As I mulled over what this prognosis meant for me, something that kept popping up in my mind was the millions of little memories I have of playing volleyball and being active with my dad. From the time I was tiny, my dad took me with him to his volleyball games. We would pepper on the sidelines, race each other in the hallways at church where we played into the wee hours of the morning, he showed me how to jump, and taught me by example how to hit and block and not be afraid of hitting the floor.

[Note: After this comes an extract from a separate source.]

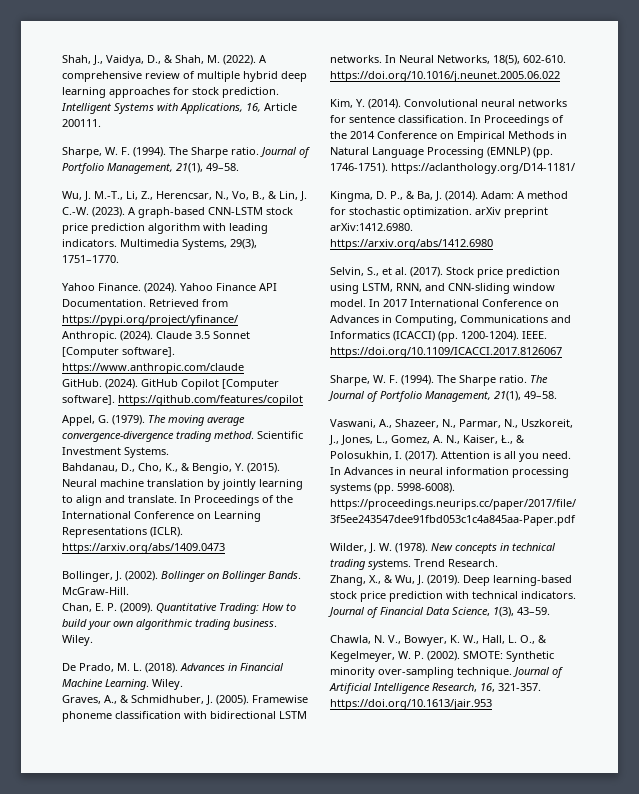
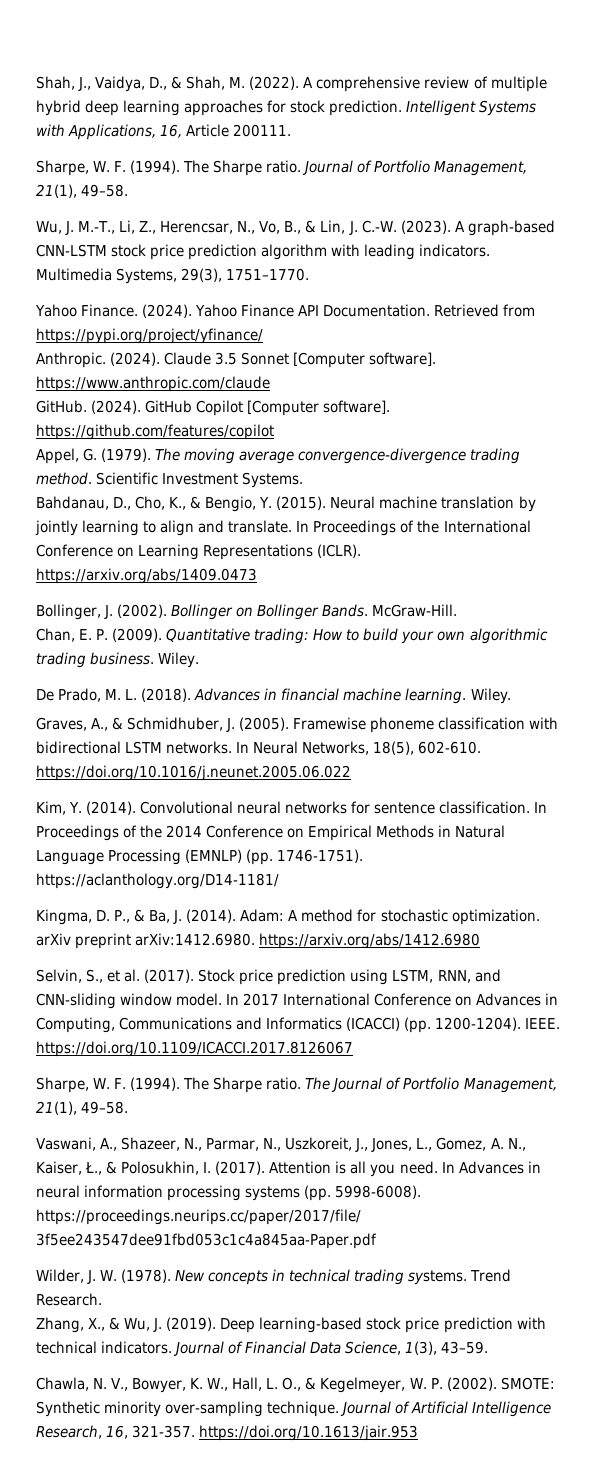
[219,603,259,614] Trading: -> [254,628,310,644] trading:
[240,663,284,671] [62,679,149,690] Financial Machine Learning. -> [281,688,467,704] financial machine learning.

And, in an instant today, I realized that my girls will never have these memories with me. It took my breath away, and, admittedly, I cried. Ok, I bawled like a little baby in my car as I drove home from rehab. The pain in my knees is real and it really hurts, and I'm sad that I'll most likely never be able to do lots of the things I love anymore. But as sad as that seems, and as physically painful as this is, that pain is nothing compared to the realization of how much I am actually losing by not being able to play with my kids. I'm heartbroken.
So, I guess I don't really know what the purpose of this post is, other than maybe to vent and get this out because up to this point it has been sitting, heavy and sour, in the pit of my stomach. Seriously, guys, I'm so, SO sad. What do I do? I know that I can't dwell on this or I'll just be bitter and angry about it. I've been really working on putting my trust in God and trying not to force things to happen how I want them to, and instead focusing on stepping back and letting things unfold the way that my Heavenly Father wants them to, but, seriously, I'm kinda pissed. Throughout all of the rough times I've experienced in the past several years, I can honestly say that I've never thought "why me?" Admittedly, sometimes I've thought, "why the hell is this taking so long to resolve when I'm doing everything I know how to do to make things better for myself and my kids?" or "what more can I do to speed this trial along so that I can get through it and be grateful for it?" But, I never questioned why I had to go through the things I've been through...until today. WHY ME? WHY CAN'T I PLAY WITH MY KIDS? I don't even care about not being able to do things for my own pleasure anymore, but I just can't wrap my head around the idea that I won't be able to do the things with my babies that I loved to do with my parents. It just seems so unfair -- to me AND to them.